De Tilsitt à Königsberg, l’on passe sur un terroir très fertile, où l’on trouve, à de très courtes distances, des métairies et des villages fortifiés. En approchant de Königsberg, on est ravi par la beauté et la variété des maisons de campagne qui bordent les deux rives de la Pregel. La ville, traversée dans sa longueur par ce· fleuve paisible, qui s’embouche dans le Frischhafen; forme un tableau magnifique. Une grande quantité de bâtiments remplit le canal tortueux qui résulte de la réunion des eaux du fleuve et de la mer; ses bords sont garnis de terrasses et de promenades variées où les habitants se rassemblent régulièrement tous les soirs.
Les maisons s’élèvent en amphithéâtre des bords de ce canal jusqu’à la hauteur du château royal, palais très ancien, qui servait de résidence aux souverains de la vieille Prusse. On y conserve quelques objets précieux, tels que les premiers écrits du grand Frédéric et de ses aïeux, des armes et des armures singulières de plusieurs chevaliers teutoniques et de quelques célèbres guerriers du nord.
On y montre, comme une chose miraculeuse, la pointe d’une javeline que le chevalier Erasmus avait gardée dans le crâne l’espace de quatorze ans, sans être privé de ses fonctions : après ce laps de temps, un dépôt dans la région frontale prépara sans doute la sortie de ce corps étranger, et l’extraction qu’on en en fit fut suivie d’une guérison parfaite. Ce fragment d’arme blanche, après avoir fracturé l’os frontal, s’était probablement engagé dans les sinus frontaux, où, il pouvait en effet rester plus ou moins longtemps sans exposer la vie du blessé.

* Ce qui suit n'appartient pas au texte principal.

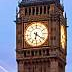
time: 6:21
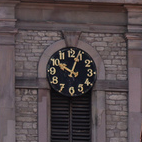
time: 10:03
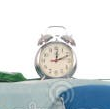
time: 12:11
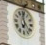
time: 6:58
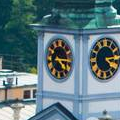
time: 4:14
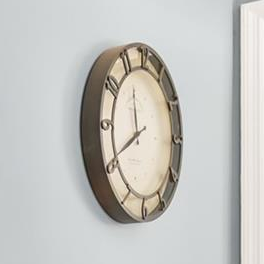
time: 11:40
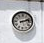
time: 2:12
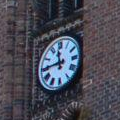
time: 11:44
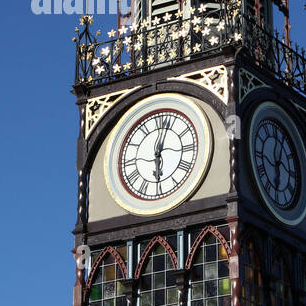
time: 6:03
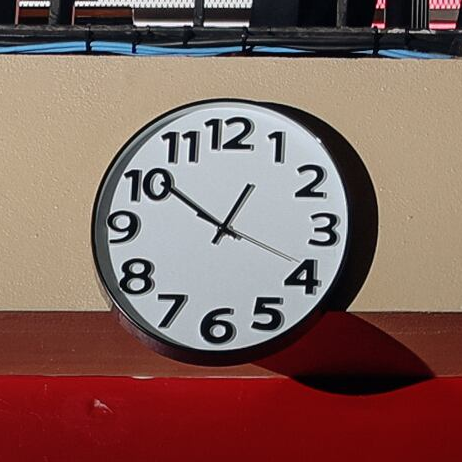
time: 12:51
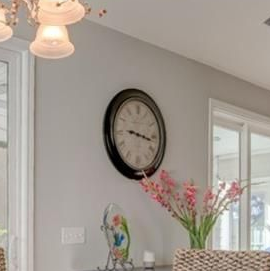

Le même phénomène aurait pu avoir lieu chez le soldat français qui, quelques temps après la campagne de Pologne, eut la tête traversée d’un fragment de fer du fusil d’un de ses camarades, dont le coup partit par mégarde. Nous rapporterons dans la campagne d’Autriche, à l’article des plaies de tête, l’observation et le dessin de ce genre de blessure. Il n’y eut pas d’abord d’accidents; mais on devait les craindre par la seule disposition de la baguette, qui paraissait traverser, toute la masse du cerveau; et cependant pas un seul point de cet organe n’avait été lésé.